Risque souverain : la Cemac face à une bombe à retardement bancaire


(Investir au Cameroun) – La concentration du financement bancaire sur les Etats de la Cemac (Cameroun, Congo, Gabon, Guinée équatoriale, Tchad et RCA) était l’une des thématiques au centre de la 14è édition de la concertation annuelle du président de la Commission bancaire de l’Afrique centrale (Cobac) avec la profession bancaire et financière de la Cemac. Cette rencontre entre le régulateur bancaire dans la sous-région et les responsables des établissements de crédit s’est déroulée le 23 juin 2025 à Bangui, la capitale centrafricaine.  

En effet, la configuration actuelle du portefeuille des banques, largement dominée par les titres publics émis par les pays de la Cemac sur le marché des titres publics de la Banque des Etats de l’Afrique centrale (BEAC), leur institut d’émission, inquiète la Cobac. La crainte du régulateur du secteur bancaire découle du risque souverain – risque pour un Etat de ne pas pouvoir rembourser ses dettes – auquel sont désormais exposés les établissements de crédit opérant comme Spécialistes en valeurs du Trésor (SVT) sur le marché des titres de la BEAC.

A titre d’illustration, révèlent les données de la BEAC, au 31 mars 2025, les banques détenaient 66,1% des valeurs du Trésor en circulation dans la Cemac, en dépit du dynamisme observé ces dernières années sur le marché secondaire des titres publics de la BEAC. Concrètement, l’enveloppe des titres publics dans le portefeuille des banques-SVT totalisait 5589,6 milliards de FCFA à fin mars 2025, sur un encours global de titres estimé par la banque centrale à 8451,8 milliards de FCFA.

Défauts de paiement

 Avec un tel niveau d’exposition au risque souverain, les défauts de paiements des Etats débiteurs fragiliseraient le système bancaire sous-régional. On a pu le constater avec les difficultés de la République du Congo à pouvoir honorer le remboursement de deux dettes d’un montant total de 51 milliards de FCFA sur le marché de la BEAC, entre août et septembre 2024. Au regard de ses tensions de trésorerie, et afin d’éviter une crise au secteur bancaire de la Cemac, ce pays, qui est par ailleurs le plus endetté du marché des titres de la BEAC, a dû rééchelonner sa dette sur 10 ans. Ce qui n’est pas plus avantageux pour l’économie sous-régionale et les banques-SVT ayant accepté le reprofilage de la dette congolaise, dans la mesure où elles ont renvoyé à plus tard l’encaissement d’un volume de liquidité d’environ 1000 milliards de FCFA.   
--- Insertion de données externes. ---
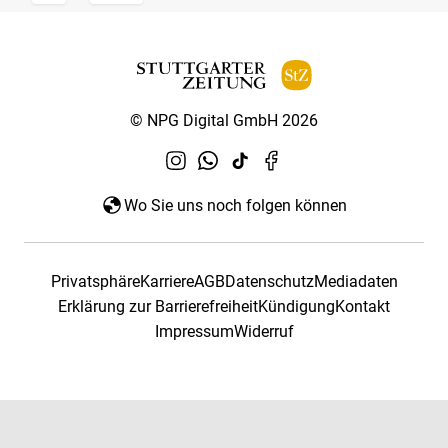
© NPG Digital GmbH 2026
Wo Sie uns noch folgen können
Privatsphäre
Karriere
AGB
Datenschutz
Mediadaten
Erklärung zur Barrierefreiheit
Kündigung
Kontakt
Impressum
Widerruf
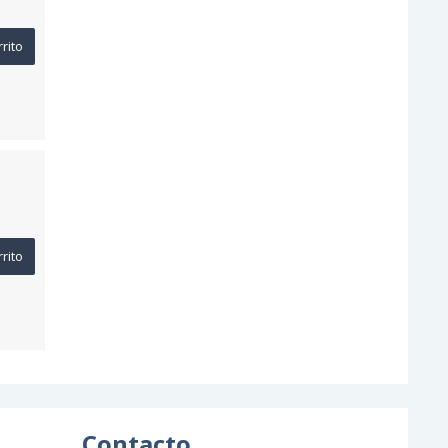
rrito
rrito
Contacto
Afin d’éviter ces montages qui ne fragilisent pas moins le système bancaire de la Cemac, les participants à la rencontre organisée par la Cobac à Bangui ont exploré des solutions pour éviter une trop grande exposition des établissements de crédit au risque souverain. « Dans le cadre des solutions envisagées, M. Félix Njoume, président de l’Association  professionnelle des établissements de crédit en République centrafricaine, a présenté au nom de la Fédération des associations des établissements de crédit de la Cemac, les enjeux, le bilan et les perspectives de la stratégie de réduction des expositions aux risques de crédit. Il a insisté sur la sensibilisation de la clientèle à la culture du remboursement, et préconisé une limitation des titres publics dans les bilans des banques, afin de diversifier les actifs du secteur  », apprend-on du communiqué ayant sanctionné les travaux de Bangui.

Vers un plafonnement des placements ?

Au demeurant, une limitation des valeurs du Trésor dans les bilans des banques pourrait impliquer le plafonnement des placements à effectuer par les banques-SVT sur le marché des titres publics de la BEAC. Ce qui serait dommageable pour les Etats de la Cemac, dont le marché monétaire est devenu, depuis 2019, l’une des principales sources de financement des budgets. Ces dernières années, les besoins immédiats de trésorerie de ces pays sont d’autant plus prégnants que les émissions de bons du Trésor assimilables (BTA)  – titres publics dont la maturité n’excède pas un an et servant à pallier les problèmes ponctuels de trésorerie – surclassent celles des obligations du Trésor assimilables (OTA) – titres de moyennes et longues maturités, mieux adaptés au financements des projets.

Concrètement, selon les données de la banque centrale, sur l’enveloppe de 5079,3 milliards de FCFA mobilisée par les pays de la Cemac sur le marché des titres publics en 2024, plus de 3068 milliards de FCFA ont été obtenus par émissions de BTA, soit 60,4% des fonds levés.  « Les bons à 26 semaines sont restés les plus prisés, avec un montant total émis de 1 695,4 milliards, représentant 55,2% du total des émissions de BTA sur la période », souligne la BEAC, révélant ainsi l’importance du marché des titres publics dans la gestion quotidienne de la trésorerie des Etats de la Cemac.